Ao passar pelo face hoje cedo sou surpreendido com a notícia do falecimento de Tonho da Lua. Não pelo perda em si, a morte nos levará a todos, mas ao fato de descobrir que ele não era uma figura mítica que desaparecia e reaparecia pelas ruas da cidade. Enfim, era homem de carne e osso e que chegou ao seu fim.
Rei do Cai Pau, para os frequentadores da Estrela, mas para toda a cidade, Antônio Ferreira era a figura mais ilustre das ruas da cidade, conhecido por todos como “Tôim da Lua”. Pelas ruas da cidade de longe se ouvia sua voz grave e áspera gritar: “- Óóóóiáááhhh!” e e estava feita a festa, todo mundo sabia – lá vem Tôim da Lua! – as senhoras se “avoroçava” os meninos corriam… Tudo se agitava, pra ver o Tônho passar. Desde pequeno o conheço, mas o medo dele nunca me tocou o coração, fui criado na sacristia da catedral, onde ele era assíduo visitante. Lá conheci dele a pessoa dócil que chamava a nossa saudosa Memé de mãe e ela o cuidava com igual ternura. Sentava-o pra assistir a missa nos seus melhores dias, noutros não tão bons, recebia seu trocadinho e ia embora seguir sua sina.
Viveu uma vida abandonado na rua e a bebida já tinha tomado uma proporção para além do vício, tornou-se algo que o ajudava a sobreviver e a levantar no outro dia, fez necessidade para adormecer seu cotidiano sofrido.
Lembro de seu andar encurvado e cambaleante, porém nunca tive notícia de que tropeçara alguma vez e tenha caído, era astuto, astúcia própria dos que vivem nos intempéries das ruas. Seus olhos quase fechados e sobrancelhas baixas, suas barba sempre grande e por fazer, sua boca, quando esboçava um sorriso era fechada e mostrava os finos lábios. Como esquecer o seu “- Óóóóiáááhhh!” e logo em seguida, “Páááhhh”, batia suas mãos?
Antônio Ferreira, o “Tôim da Lua” é mais do que um louco de rua, é mais uma figura de nossa história que se vai. Na rua sofreu com os que não o compreendiam, que o expulsavam por conta de seu cheiro, uma figura marginalizada, mais um excluído, que por motivos que, só Deus, sabe se perdeu em si e na bebida.
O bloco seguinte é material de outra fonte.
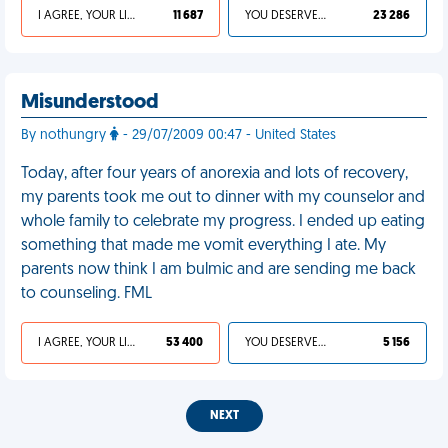
I AGREE, YOUR LIFE SUCKS
11 687
YOU DESERVED IT
23 286
Misunderstood
By nothungry
- 29/07/2009 00:47 - United States
Today, after four years of anorexia and lots of recovery,
my parents took me out to dinner with my counselor and
whole family to celebrate my progress. I ended up eating
something that made me vomit everything I ate. My
parents now think I am bulmic and are sending me back
to counseling. FML
I AGREE, YOUR LIFE SUCKS
53 400
YOU DESERVED IT
5 156
NEXT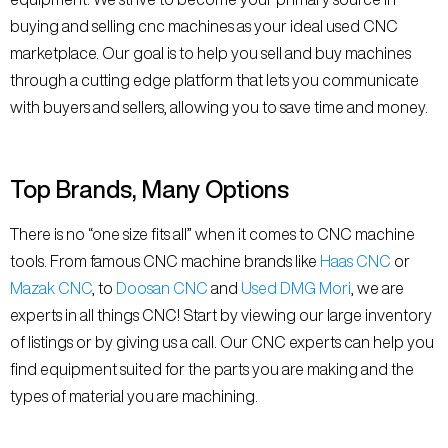
buying and selling cnc machines as your ideal used CNC
marketplace. Our goal is to help you sell and buy machines
through a cutting edge platform that lets you communicate
with buyers and sellers, allowing you to save time and money.
Top Brands, Many Options
There is no “one size fits all” when it comes to CNC machine
tools. From famous CNC machine brands like
Haas CNC
or
Mazak CNC
, to
Doosan CNC
and
Used DMG Mori
, we are
experts in all things CNC! Start by viewing our large inventory
of listings or by giving us a call. Our CNC experts can help you
find equipment suited for the parts you are making and the
types of material you are machining.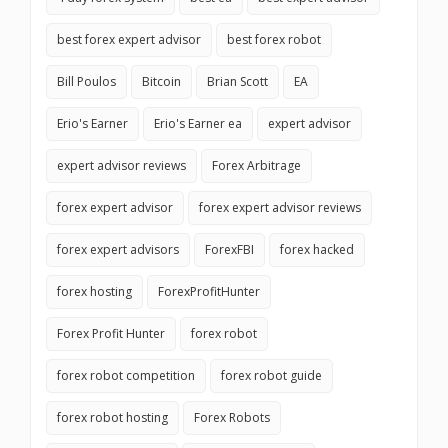
best forex expert advisor
best forex robot
Bill Poulos
Bitcoin
Brian Scott
EA
Erio's Earner
Erio's Earner ea
expert advisor
expert advisor reviews
Forex Arbitrage
forex expert advisor
forex expert advisor reviews
forex expert advisors
ForexFBI
forex hacked
forex hosting
ForexProfitHunter
Forex Profit Hunter
forex robot
forex robot competition
forex robot guide
forex robot hosting
Forex Robots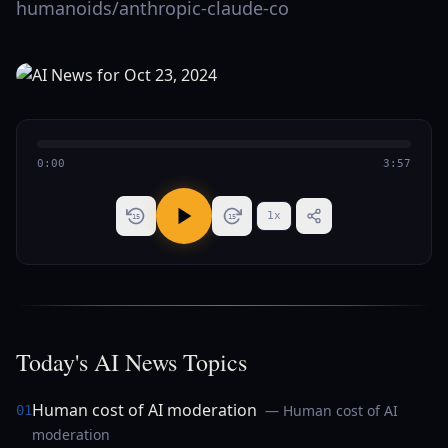
humanoids/anthropic-claude-co
0:00
3:57
1
x
15
15
Today's AI News Topics
Human cost of AI moderation
— Human cost of AI
01
moderation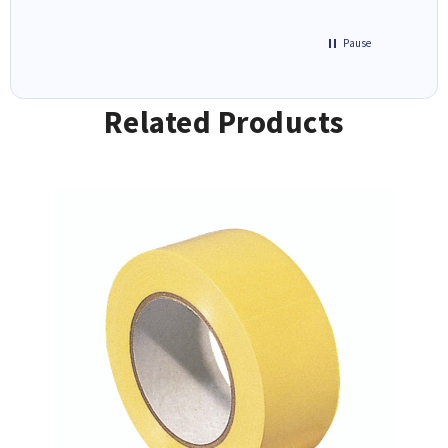
Pause
Related Products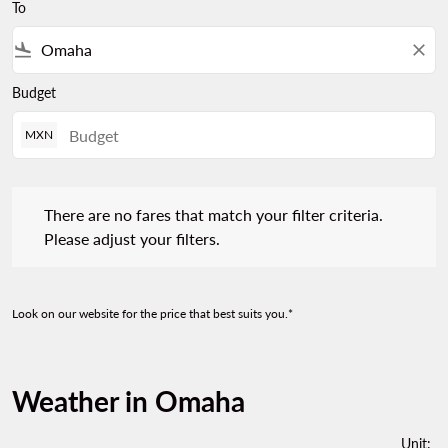
To
flight_land
close
Budget
MXN
There are no fares that match your filter criteria. Please adjust 
There are no fares that match your filter criteria.
Please adjust your filters.
Look on our website for the price that best suits you.*
Weather in Omaha
Unit
: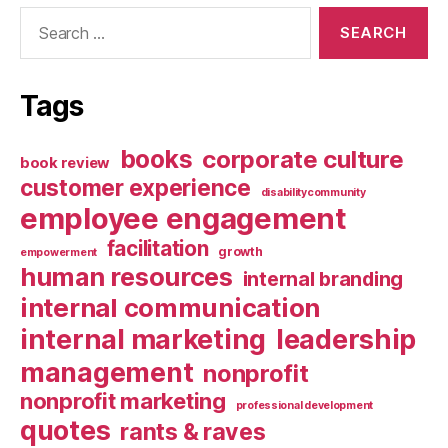
Search
for:
Tags
books
corporate culture
book review
customer experience
disabilitycommunity
employee engagement
facilitation
growth
empowerment
human resources
internal branding
internal communication
internal marketing
leadership
management
nonprofit
nonprofit marketing
professional development
quotes
rants & raves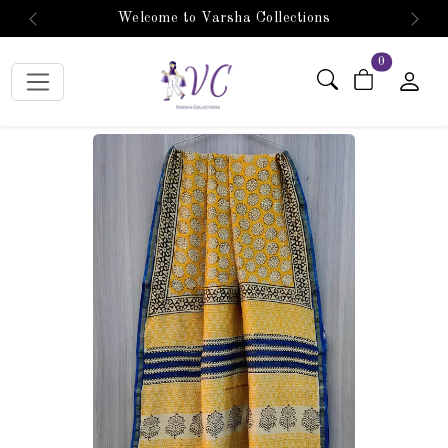
Welcome to Varsha Collections
Previous
Next
items in car
0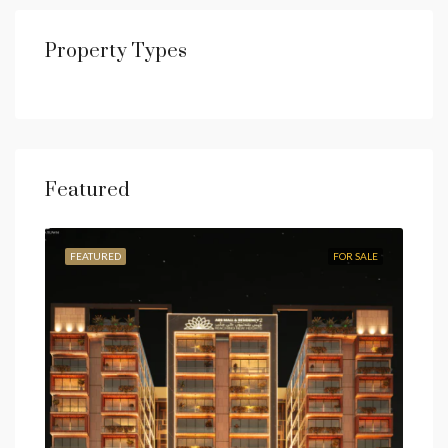
Property Types
Featured
FEATURED
FOR SALE
FEA
Fro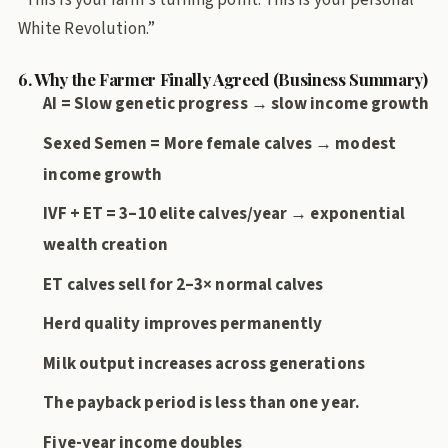
White Revolution.”
6. Why the Farmer Finally Agreed (Business Summary)
AI = Slow genetic progress → slow income growth
Sexed Semen = More female calves → modest
income growth
IVF + ET = 3–10 elite calves/year → exponential
wealth creation
ET calves sell for 2–3× normal calves
Herd quality improves permanently
Milk output increases across generations
The payback period is less than one year.
Five-year income doubles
Ele é mais um de muitos outros que sofreu e sofrem nas ruas, que se escondeu num copo de bebida pra poder amanhecer mais um dia.
Entre duas aparecidas e desaparecidas o tempo e a bebida foi lhe jogando o peso dos próprios atos e foi, ele, silenciando, o olhar entristecendo, andando pela rua esperando o próximo gole, não se ouvia mais a sua voz grave, áspera e alta pela cidade, teve tempo que correu um boato que tivesse morrido e qual não foi o meu choque um bom tempo depois encontrar com ele na rua, mas já não era mais o mesmo não me reconhecia mais, mal respondia ao que se perguntava como se mal estivesse ali, ao mesmo tempo senti a alegria do reencontro e de saber que estava vivo.
Morreu “Tôim da Lua”, partiu desse mundo e enfim encontrou o repouso na morada eterna. Em seus últimos tempos, teve grande cuidado pela turma do CAPS, tirou, CPF e RG, aposentou-se, teve um pouco de dignidade garantida, tornou-se cidadão no papel.
Descanse em paz Antônio Ferreira, sempre ficará guardado em nossa memória, fica aqui minhas condolências aos bancos de praça e as calçadas, meus pêsames aos céus que lhe cobria a noite, meus sentimentos de pesar aos botecos e as ruas da cidade.